CPF contributions are due at the end of each month and must reach the CPF Board by the 14th of the following month — the same deadline as the Skills Development Levy, and the two are usually submitted together through CPF EZPay. Miss it and the Board charges late-payment interest and can take enforcement action.

The 14th is a hard date to build your payroll calendar around, not a soft target.

Before each pay run, confirm that CPF is switched on for every Citizen and PR on the payroll, that each person's age band and PR year are current, and that any bonus has been checked against the Additional Wage ceiling. Get those three right and your monthly submission reconciles cleanly.

Last reviewed 2 June 2026 · Rates read live from CPF Board statutory data.

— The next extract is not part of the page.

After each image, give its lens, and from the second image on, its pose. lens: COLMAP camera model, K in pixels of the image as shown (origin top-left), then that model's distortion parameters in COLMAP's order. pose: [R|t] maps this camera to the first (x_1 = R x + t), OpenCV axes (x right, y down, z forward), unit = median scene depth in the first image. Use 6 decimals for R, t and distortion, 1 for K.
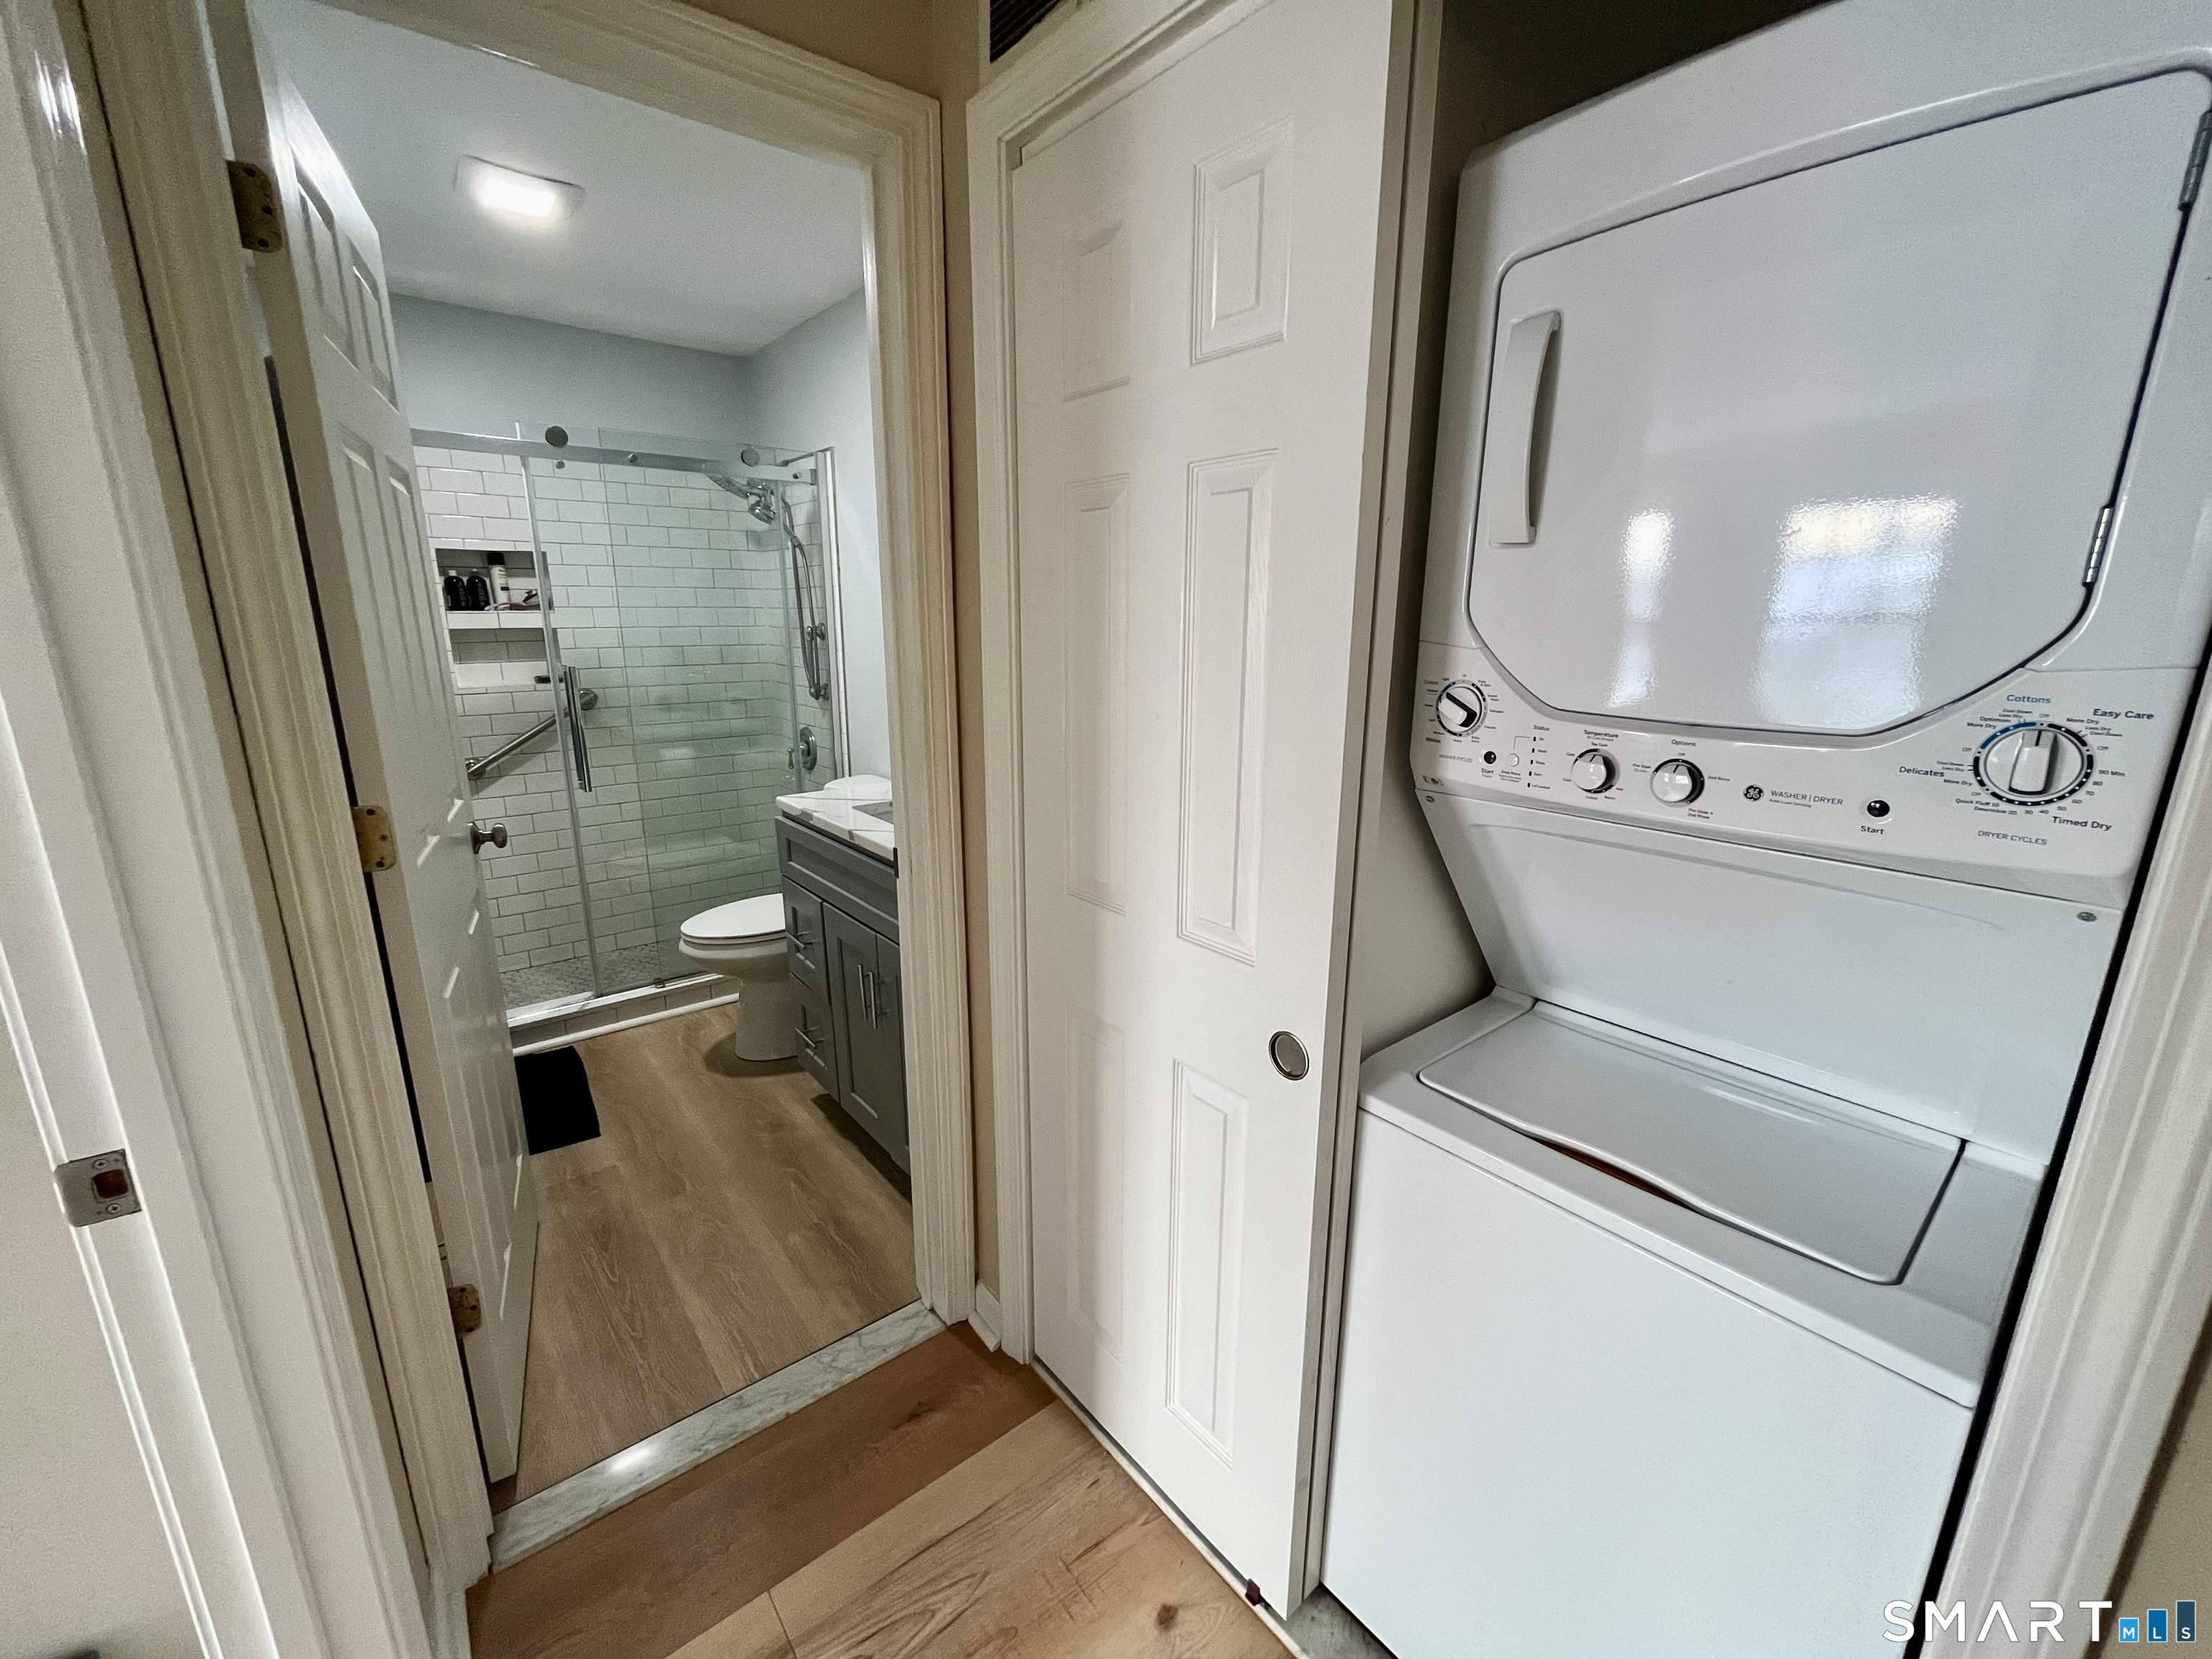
lens RADIAL K [[895.5, 0, 1093.2], [0, 895.5, 833.8], [0, 0, 1]] dist [0.000631, 0.000009]
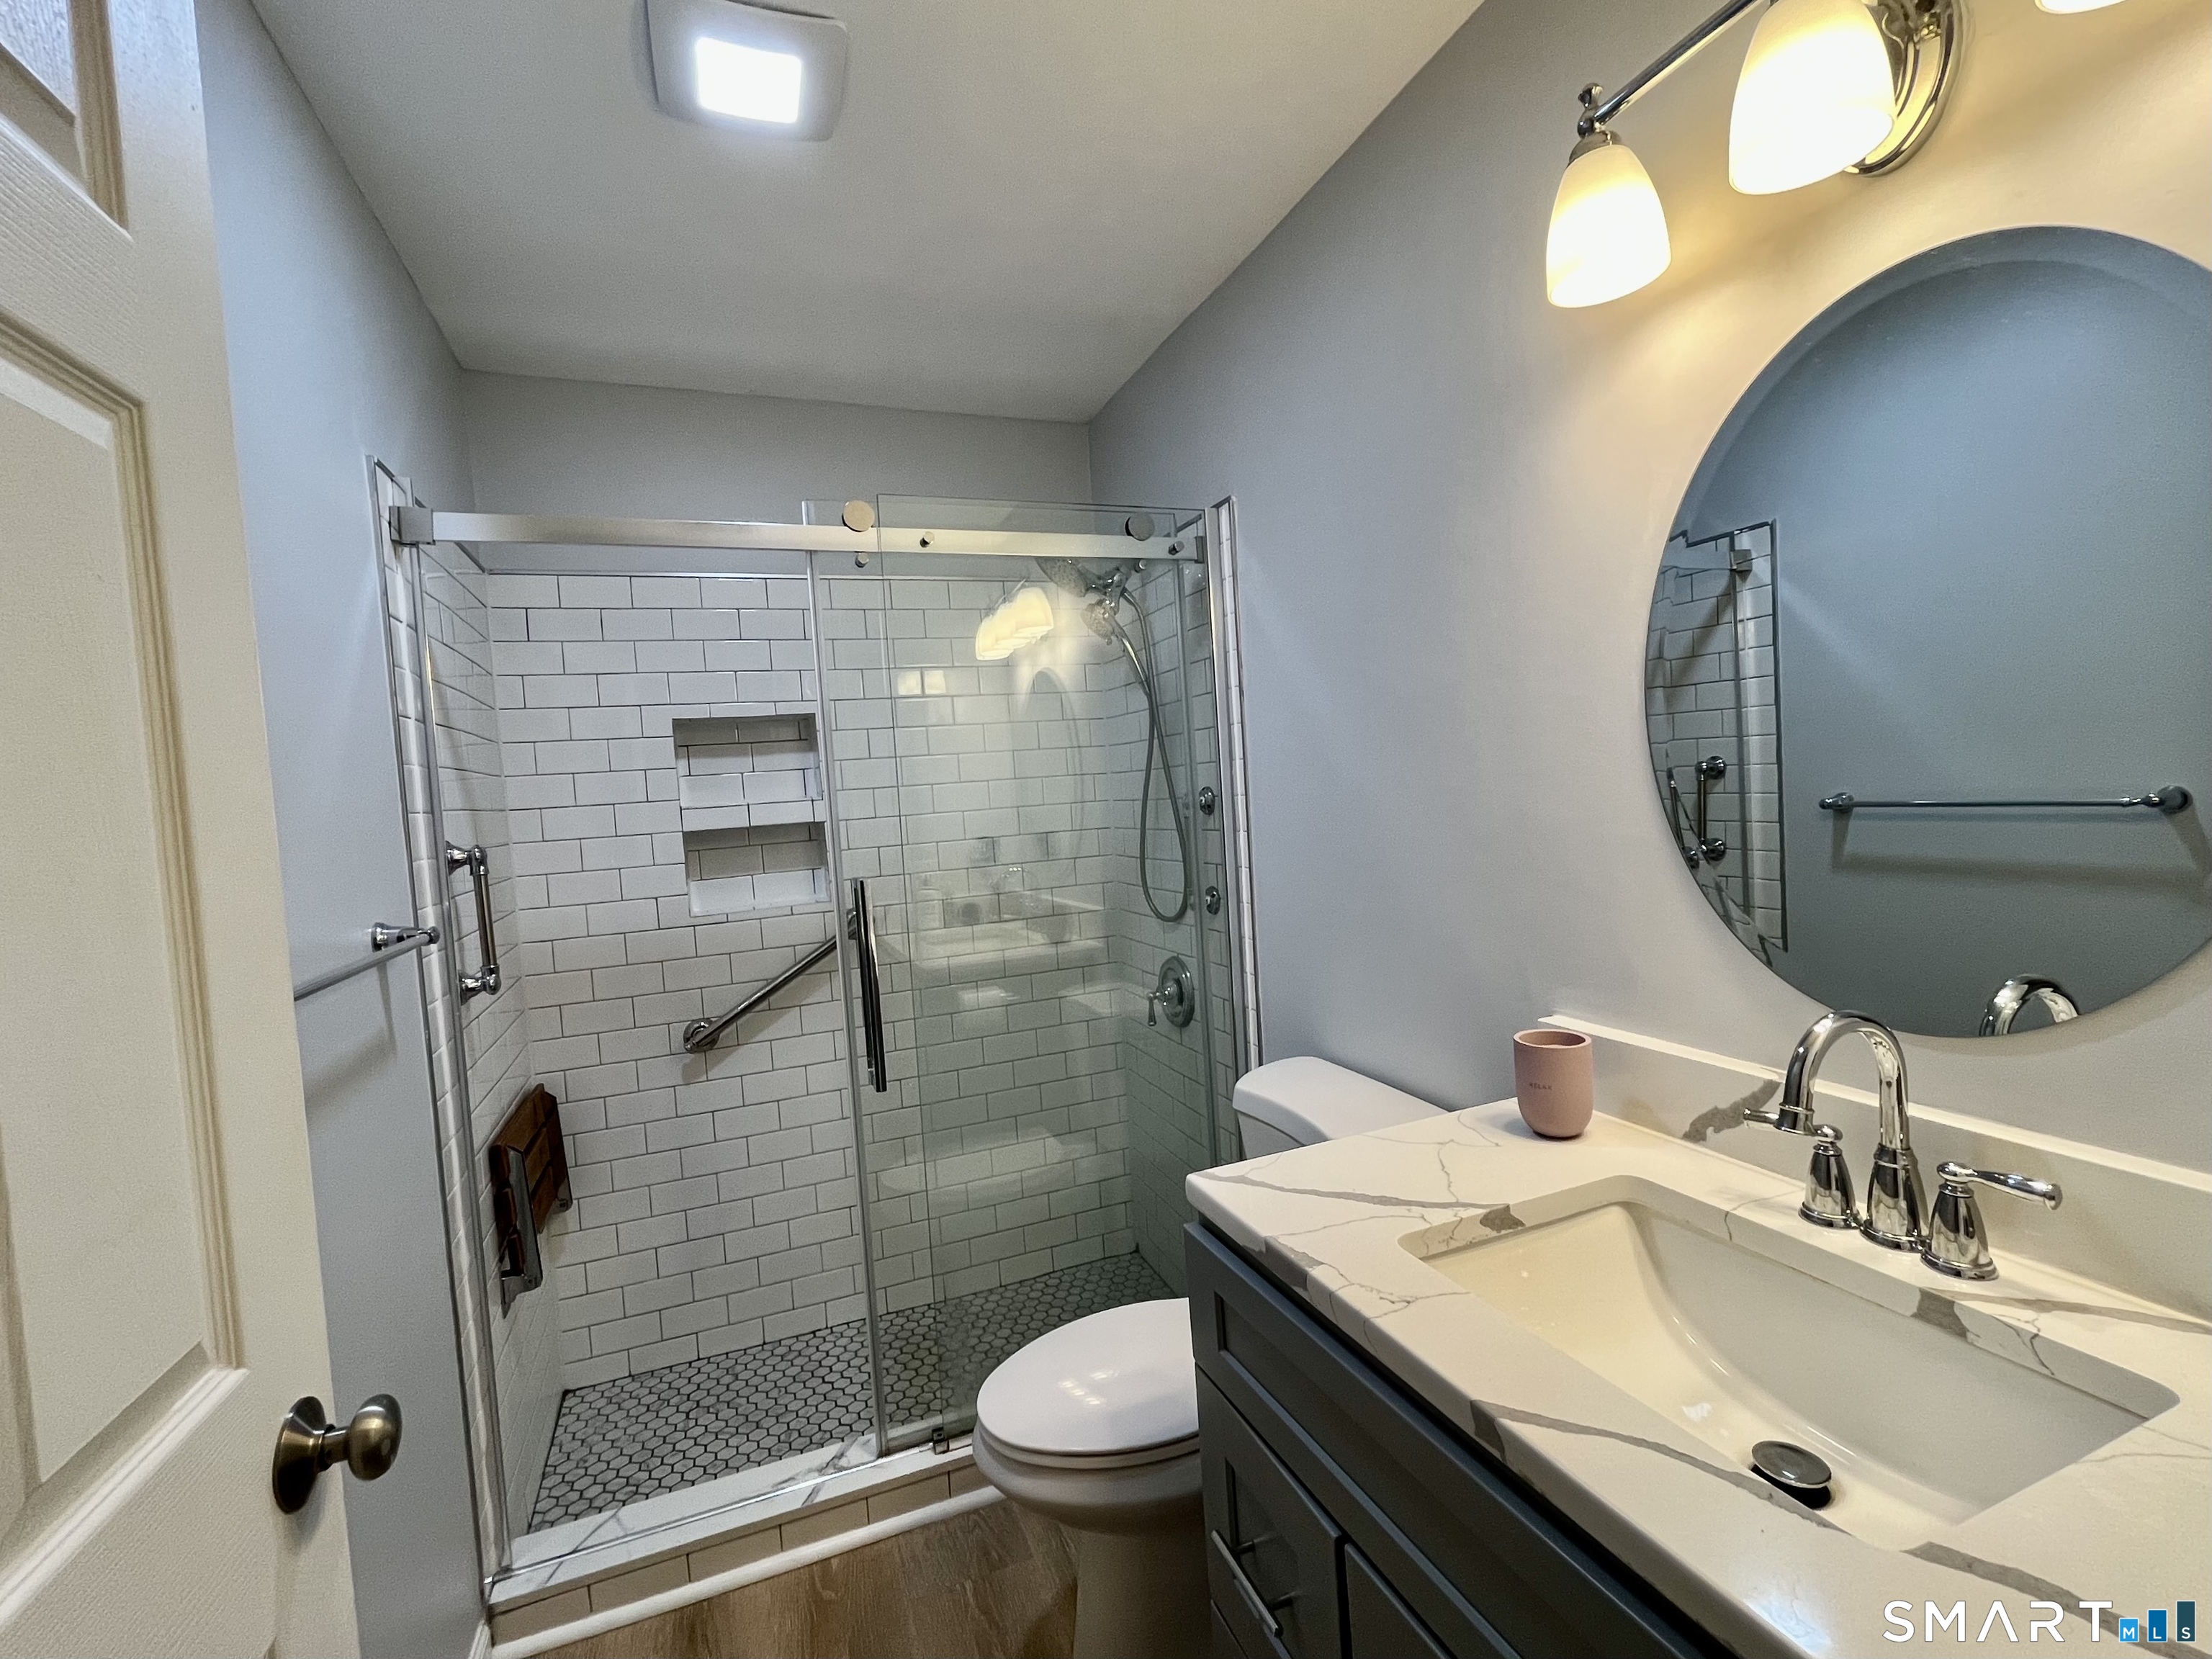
lens RADIAL K [[939.3, 0, 1104.9], [0, 939.3, 834.3], [0, 0, 1]] dist [-0.005360, 0.000735]
pose [[0.951453, -0.055945, -0.302667, -0.181936], [-0.003842, 0.981107, -0.193426, -0.083083], [0.307770, 0.185199, 0.933263, 0.402391]]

Work out a specific figure

Enter an age, residency and wage to see the exact employer and employee CPF for 2026. Open the CPF calculator →

Frequently asked questions

Who has to pay CPF?
Employers must pay CPF for every employee who is a Singapore Citizen or Permanent Resident earning more than $50 a month. Foreign employees on work passes are not covered by CPF.
What is the CPF contribution rate for 2026?
CPF rates are banded by the employee’s age. The full employer and employee shares for Singapore Citizens and Permanent Residents (from their third year) are listed in the rates table above, and they step down for older age bands. Foreign employees on work passes pay no CPF.
What are the Ordinary and Additional Wage ceilings?
The Ordinary Wage ceiling caps the monthly salary that attracts CPF; the Additional Wage ceiling caps CPF-liable bonuses over a year, less the Ordinary Wages already contributed. Both current figures are shown in the rates section above — salary or bonus above the ceiling does not attract CPF.
Do Permanent Residents pay the same CPF rate?
PRs pay graduated (lower) rates in their first and second year of PR status, then move to the full rates shown here from their third year. Employer and employee can jointly apply to pay full rates earlier.
When are CPF contributions due?
CPF contributions are due at the end of the month and must be paid by the 14th of the following month. Late payment attracts interest and enforcement action from the CPF Board.